Sur une période de deux ans, en utilisant cette méthode, nous pouvons esquisser quelques grandes victoires :

  • Nous n’avons jamais manqué un renouvellement de certificat SSL !
  • Aucun humain n’a été blessé en créant/renouvelant un certificat SSL à la main.
  • Aucun membre de l’équipe n’a passé du temps à redémarrer les serveurs web pour ajouter/renouveler un certificat SSL.
  • Le temps d’attente des certificats SSL pour les chefs de projet et les développeurs a pu être utilisé pour des choses plus utiles et s’assurer que le service rendu soit le plus efficace possible.
  • Nous avons systématiquement été alertés pour les certificats qui allaient expirer en raison de certains problèmes (changement de DNS, erreur de l’API Let’s encrypt, etc.).
  • Nous avons effectué d’innombrables mises à jour de Vault sans aucune coupure de service.
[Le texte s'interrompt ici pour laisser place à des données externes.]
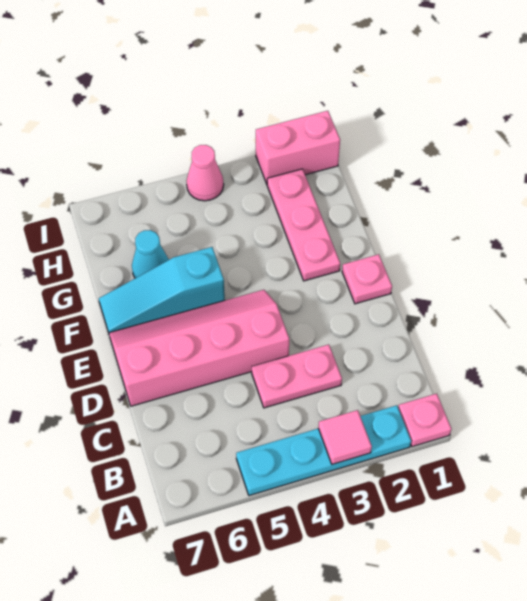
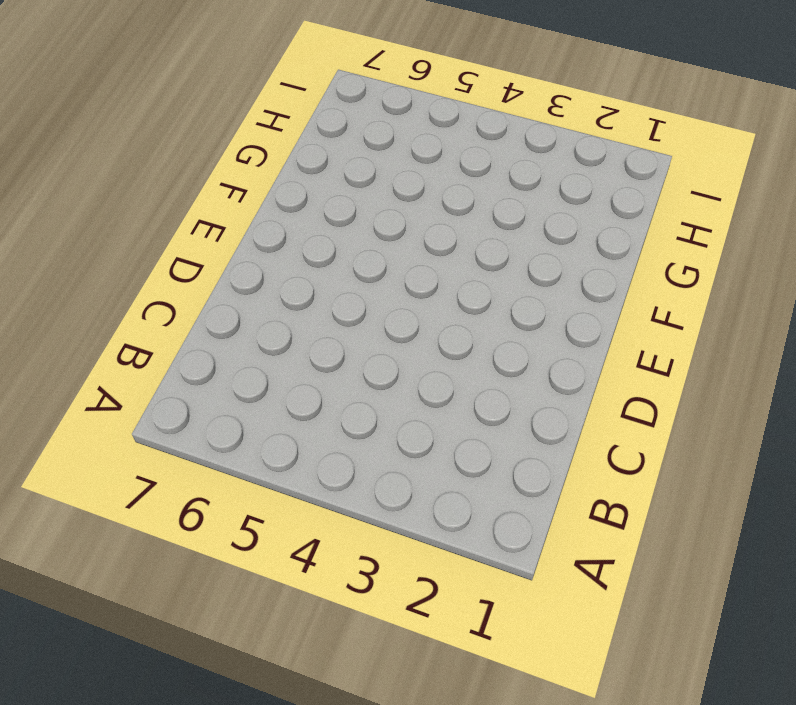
none -> pink 1x1 plate [398,394,451,447]
none -> cyan 1x4 plate [236,405,411,496]

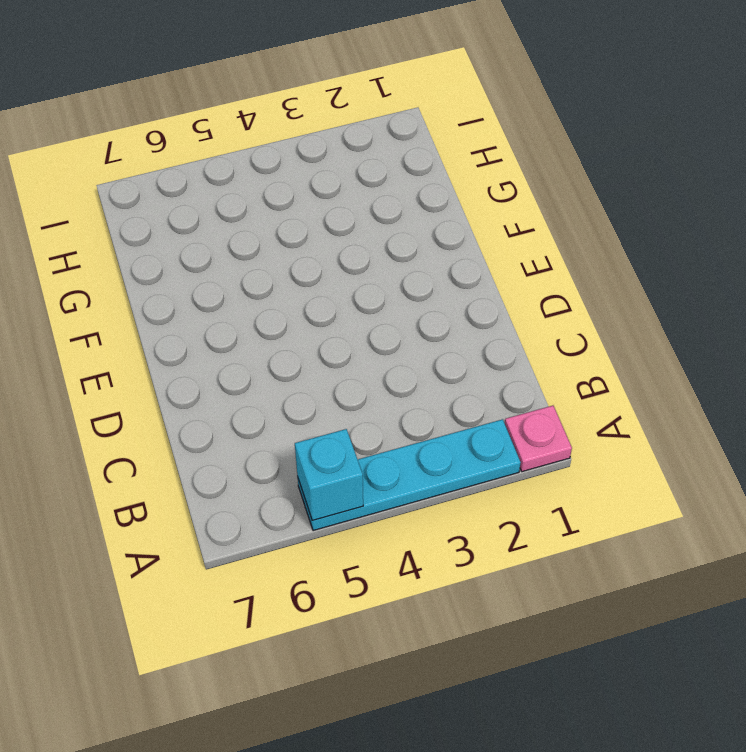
cyan 1x1 brick [295,429,363,520] -> none
none -> pink 1x2 plate [252,345,342,408]
none -> pink 2x4 slope [109,290,289,406]

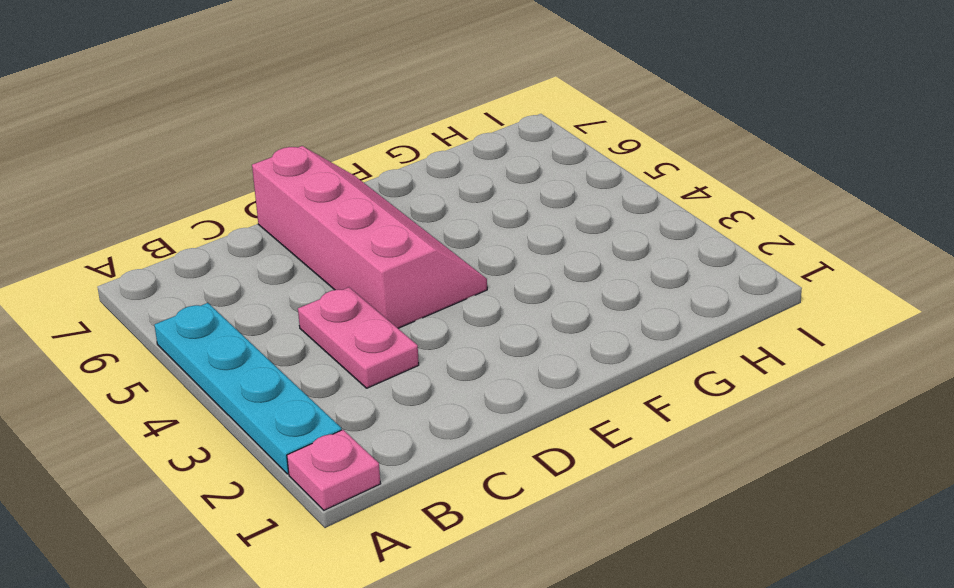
none -> pink 1x1 plate [342,254,392,304]
none -> pink 1x3 plate [267,169,340,281]

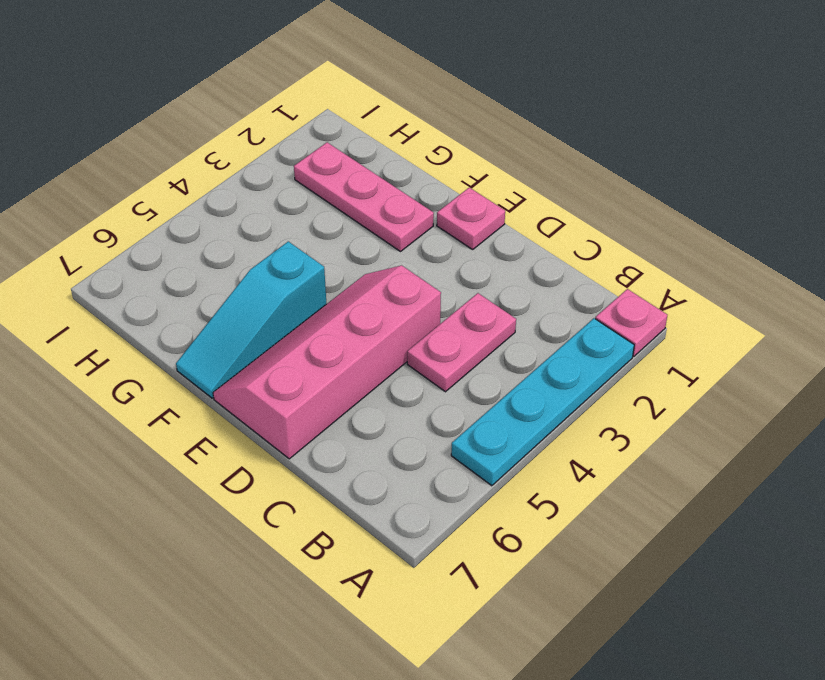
none -> cyan 1x1 cone [132,230,169,278]
none -> pink 1x2 brick [256,111,340,184]

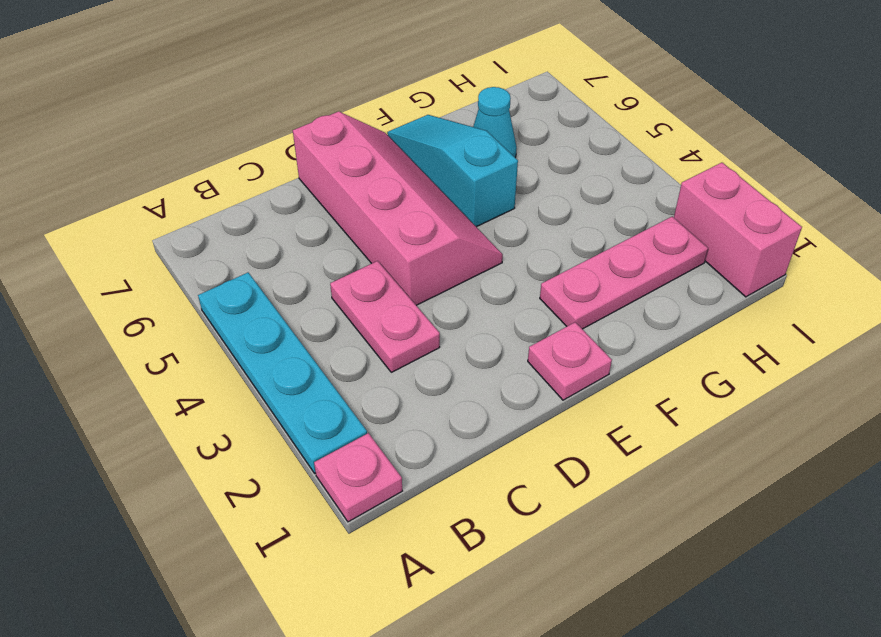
none -> pink 1x1 cone [187,145,224,201]
none -> pink 1x1 tile [318,410,372,464]

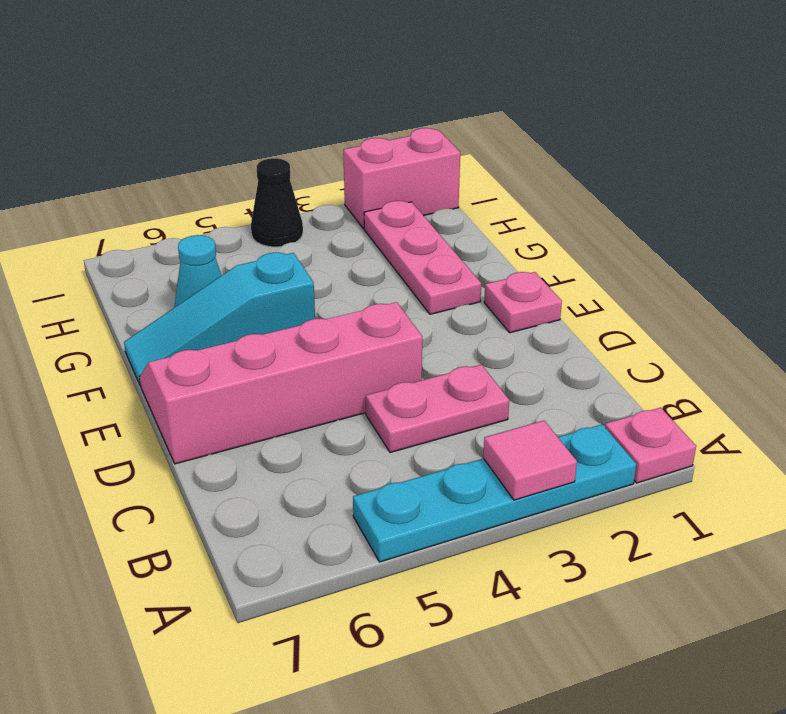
black 1x1 cone [251,158,303,247] -> pink 1x1 cone [187,145,224,201]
Nous n’aurions pas pu réaliser ce travail d’ingénierie sans plusieurs grands projets Open Source et notamment sans Let’s Encrypt qui rend l’Internet plus sûr depuis fin 2015. Nous souhaitons remercier tous les développeurs pour le temps et le dévouement qu’ils ont consacrés à tous les projets et initiatives Open Source que nous avons utilisés ❤️.

Comme toujours, le temps que nous avons consacré aux forks ou aux nouveaux projets a été reversé ou mis en Open Sourced sur notre Github account.